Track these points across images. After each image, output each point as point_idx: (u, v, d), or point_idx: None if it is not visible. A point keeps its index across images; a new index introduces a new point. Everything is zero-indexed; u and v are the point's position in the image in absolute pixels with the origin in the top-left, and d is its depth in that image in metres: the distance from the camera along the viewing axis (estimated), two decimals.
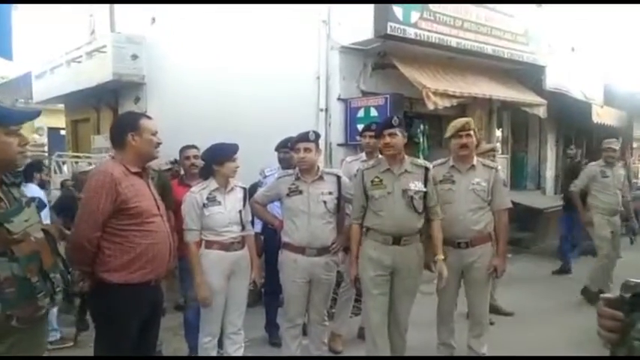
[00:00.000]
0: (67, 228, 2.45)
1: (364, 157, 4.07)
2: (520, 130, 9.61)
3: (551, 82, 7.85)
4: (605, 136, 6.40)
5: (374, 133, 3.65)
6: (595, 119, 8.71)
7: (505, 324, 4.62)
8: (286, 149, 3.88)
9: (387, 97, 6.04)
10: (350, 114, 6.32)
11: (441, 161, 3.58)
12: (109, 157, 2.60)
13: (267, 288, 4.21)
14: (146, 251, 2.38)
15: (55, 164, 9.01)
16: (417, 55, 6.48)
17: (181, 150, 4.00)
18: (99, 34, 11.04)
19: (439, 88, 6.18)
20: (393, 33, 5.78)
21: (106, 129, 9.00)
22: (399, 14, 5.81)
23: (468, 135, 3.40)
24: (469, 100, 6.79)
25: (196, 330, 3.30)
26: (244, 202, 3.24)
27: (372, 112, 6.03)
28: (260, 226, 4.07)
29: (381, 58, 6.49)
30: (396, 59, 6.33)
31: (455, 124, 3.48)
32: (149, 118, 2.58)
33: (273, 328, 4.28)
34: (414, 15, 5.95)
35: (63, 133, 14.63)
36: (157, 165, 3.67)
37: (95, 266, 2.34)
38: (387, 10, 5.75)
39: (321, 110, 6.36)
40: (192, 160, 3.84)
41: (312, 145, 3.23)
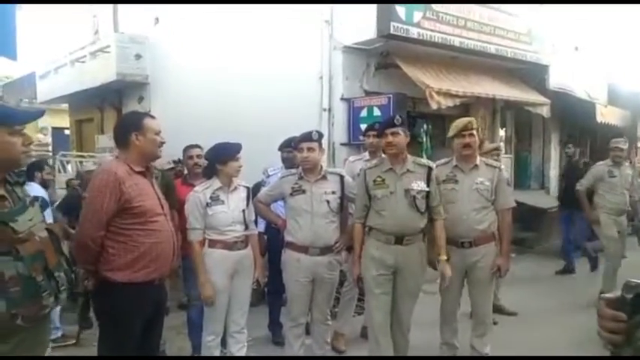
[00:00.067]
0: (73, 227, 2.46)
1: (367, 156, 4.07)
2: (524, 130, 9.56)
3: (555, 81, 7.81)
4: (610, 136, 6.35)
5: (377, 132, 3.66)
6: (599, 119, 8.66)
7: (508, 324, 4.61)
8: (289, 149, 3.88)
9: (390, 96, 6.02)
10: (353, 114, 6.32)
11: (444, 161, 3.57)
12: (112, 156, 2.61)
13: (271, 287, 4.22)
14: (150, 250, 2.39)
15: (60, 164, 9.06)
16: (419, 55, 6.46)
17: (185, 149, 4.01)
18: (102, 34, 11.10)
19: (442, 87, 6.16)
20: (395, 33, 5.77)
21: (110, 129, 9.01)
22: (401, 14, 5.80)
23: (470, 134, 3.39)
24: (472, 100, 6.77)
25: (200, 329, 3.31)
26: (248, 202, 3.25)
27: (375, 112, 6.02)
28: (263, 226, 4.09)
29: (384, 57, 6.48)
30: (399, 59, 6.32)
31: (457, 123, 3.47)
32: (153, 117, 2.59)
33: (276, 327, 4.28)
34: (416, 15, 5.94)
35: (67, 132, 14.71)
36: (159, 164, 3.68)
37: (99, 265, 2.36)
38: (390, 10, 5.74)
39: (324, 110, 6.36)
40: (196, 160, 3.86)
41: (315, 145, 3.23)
= = = = = = =
** About this task **
Copy the lines above exactly, beginning at the line that has "36: (157, 165, 3.67)" and stopping after the line that has "41: (312, 145, 3.23)", and omit the rest.

** Answer space **
36: (157, 165, 3.67)
37: (95, 266, 2.34)
38: (387, 10, 5.75)
39: (321, 110, 6.36)
40: (192, 160, 3.84)
41: (312, 145, 3.23)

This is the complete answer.